Quelle: juris.bundessozialgericht.de

Hinweis:
„Vom Munde abgespart“ Auch von Hartz IV Erspartes nicht sicher
Wer Hartz-IV-Leistungen erhalten möchte, muss finanziell hilfsbedürftig sein. Etwas Gespartes dürfen Antragsteller allerdings besitzen. Doch dafür gelten Grenzen.

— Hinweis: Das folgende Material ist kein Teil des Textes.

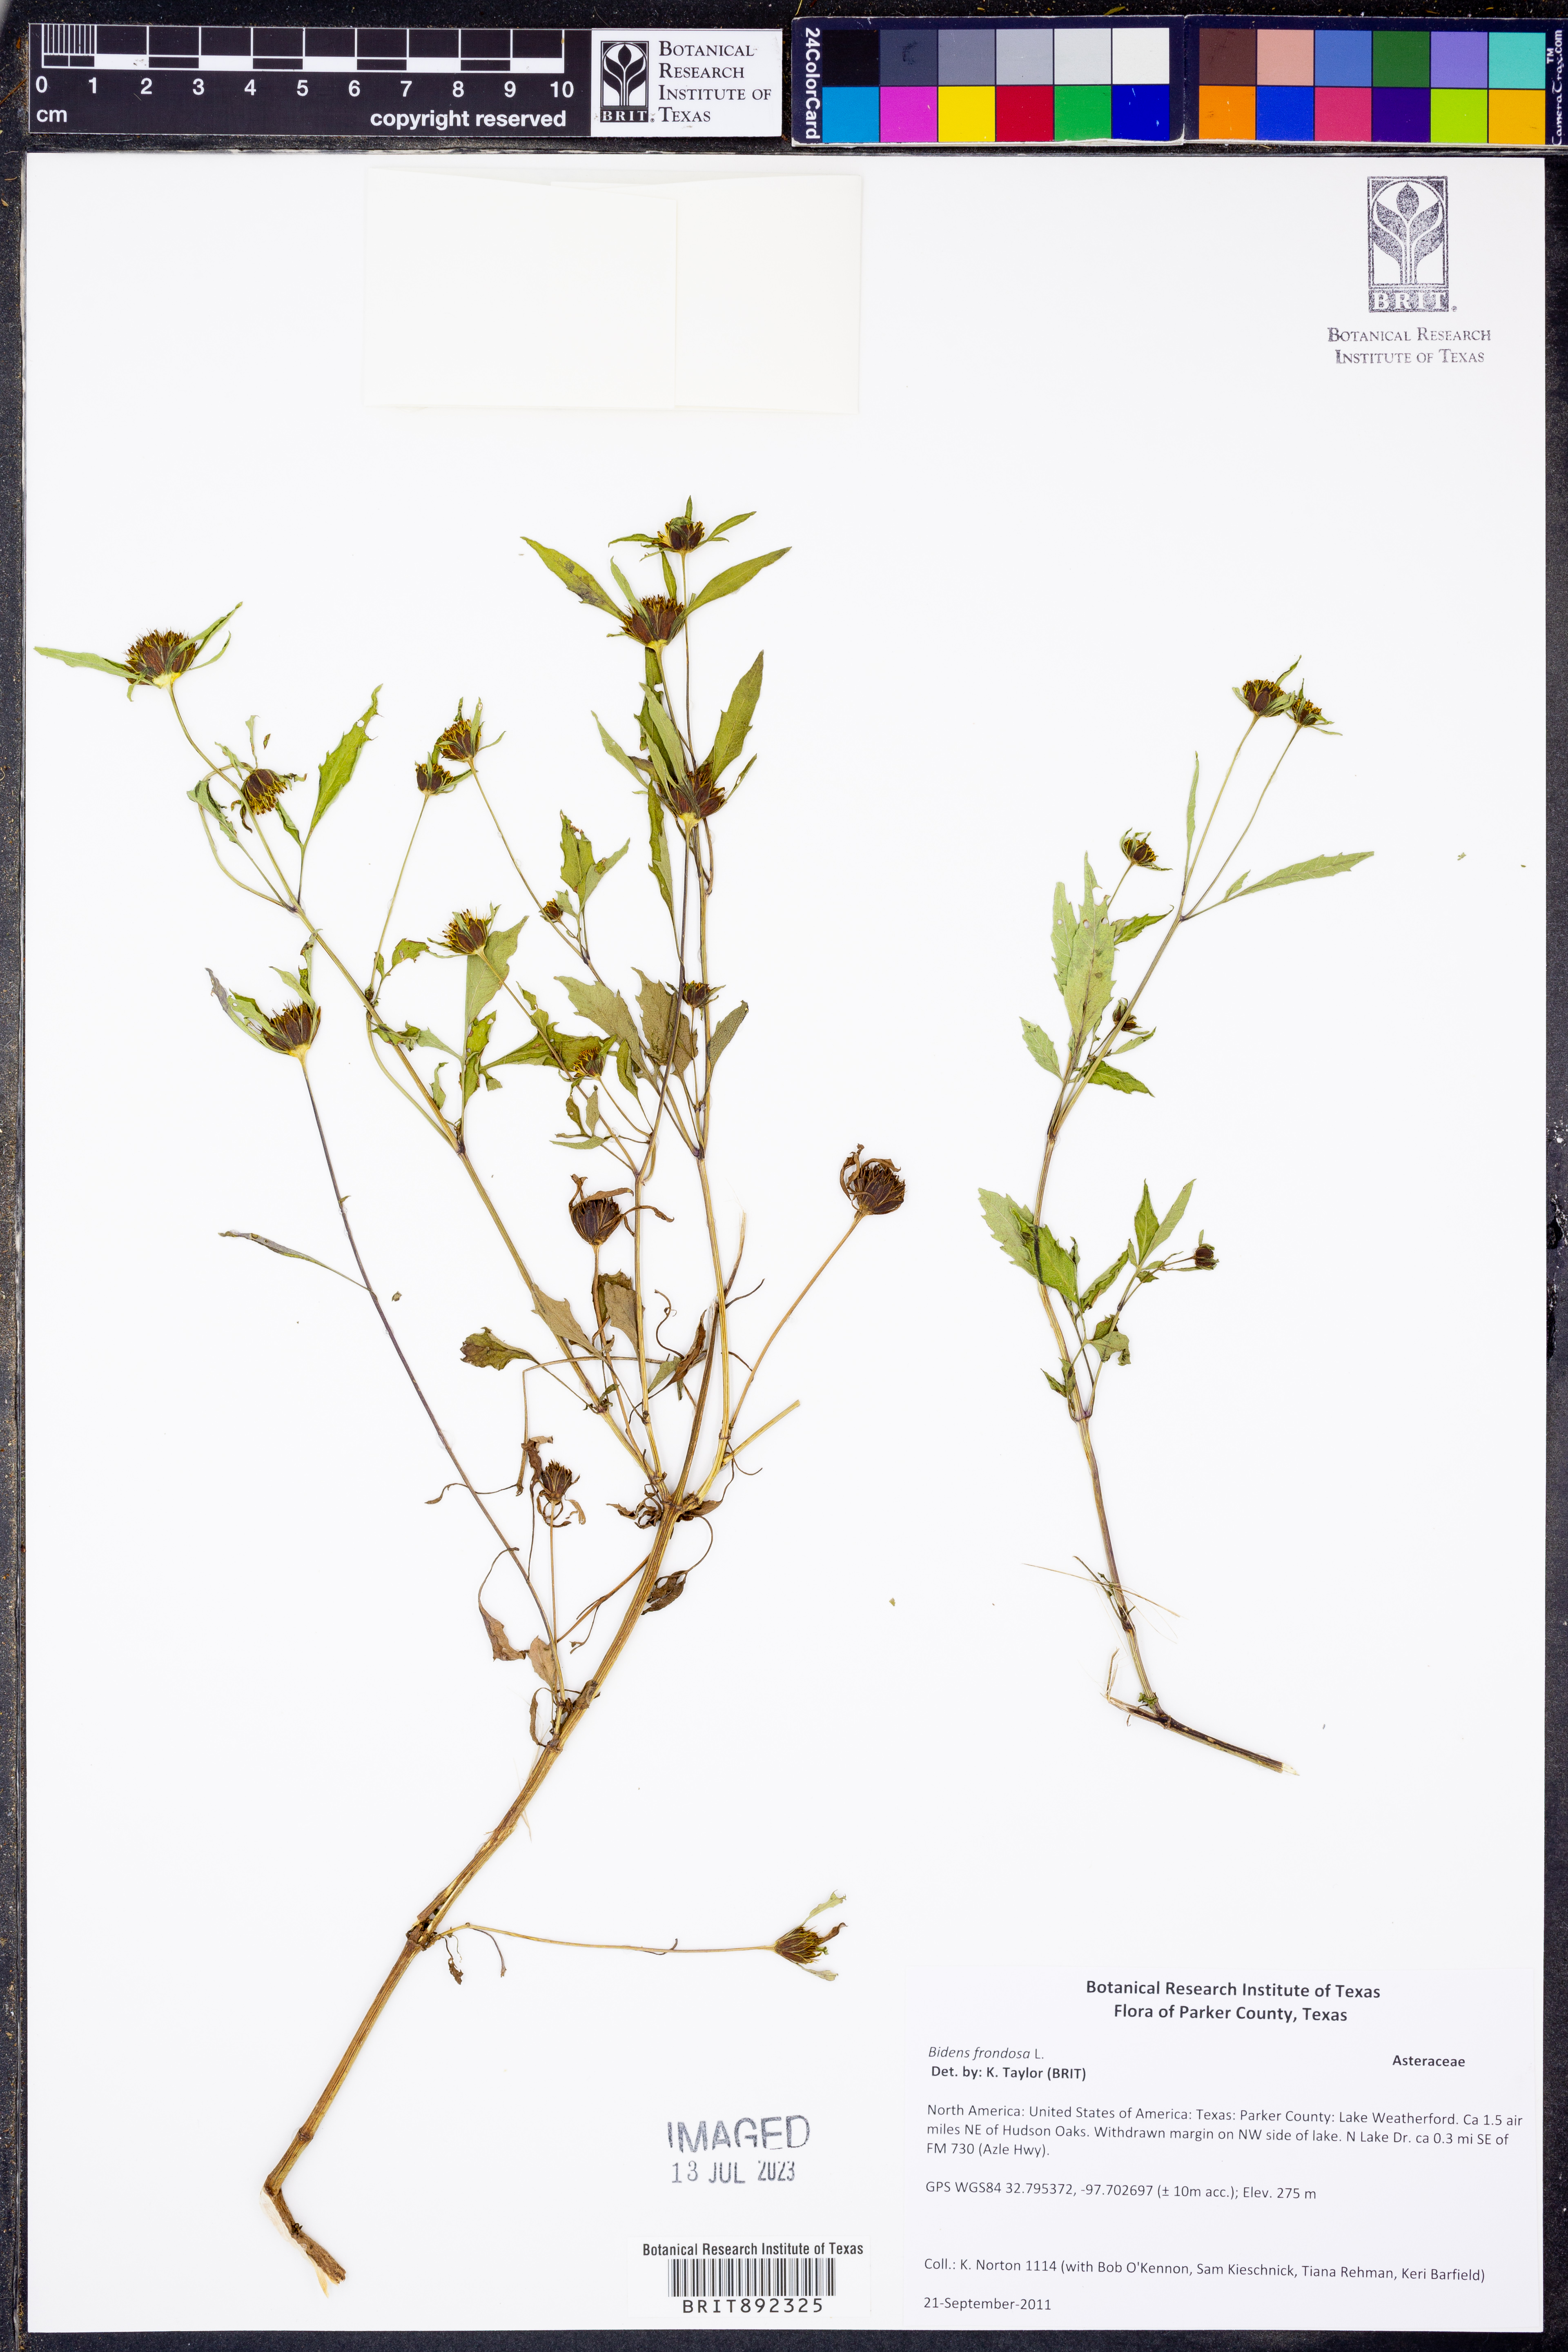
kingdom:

Auch dann, wenn die Sparleistung aus der Sozialhilfeleistung gestemmt wird.
weiter: www.n-tv.de

1.3 – BSG, Urt. 12.10.2017 – B 11 AL 24/16 R

Schauspieler haben Anspruch auf Aufnahme in Vermittlungskartei der Bundesagentur für Arbeit

Das BSG hat entschieden, dass die Bundesagentur für Arbeit Schauspieler in die bei der Zentralen Auslands- und Fachvermittlung (ZAV) geführte Vermittlungskartei aufnehmen muss.

Quelle: Pressemitteilung des BSG Nr. 53/2017 v. 12.10.2017: www.juris.de

2.   Entscheidungen des Bundessozialgerichts zur Grundsicherung für Arbeitssuchende (SGB II), Angelegenheiten des Arbeitsförderungsrechts (SGB III) und zur Sozialhilfe (SGB XII)

2.1 – BSG, Urteil v. 13.07.2017 – B 4 AS 12/16 R

Arbeitslosengeld II – Unterkunft und Heizung – Betriebskostennachforderung für eine nicht mehr bewohnte Wohnung – Leistungsbezug sowohl im Entstehungszeitraum als auch im Fälligkeitszeitpunkt der Nachforderung – Umzug nach fristloser Kündigung durch den Vermieter mit vorheriger Zusicherung des Grundsicherungsträgers

Kurzfassung
Auch bei einem Wohnungswechsel besteht ein Anspruch auf Übernahme der Nebenkostennachforderung für die frühere Wohnung, wenn eine existenzsicherungsrelevante Verknüpfung der Nachforderung für eine in der Vergangenheit bewohnte Wohnung mit dem aktuellen unterkunftsbezogenen Bedarf der Leistungsbezieher zu bejahen ist.

Dies ist bei einer Zusicherung des Leistungsträgers hinsichtlich des Umzugs jedenfalls dann zu bejahen, wenn der Leistungsberechtigte sowohl im Zeitpunkt der tatsächlichen Entstehung der Nebenkosten SGB II – Leistungen erhielt als auch im Zeitpunkt der Fälligkeit noch im nahtlosen Bezug von existenzsichernder Leistungen steht (vgl bereits Urteil des 14. Senats des BSG vom 30.3.2017  – B 14 AS 13/16 R; vgl auch BSG vom 20.12.2011  – B 4 AS 9/11 R : Übernahme der Nebenkostennachforderung bei Aufforderung zur Kostensenkung). Diese Voraussetzungen sind auch hier erfüllt.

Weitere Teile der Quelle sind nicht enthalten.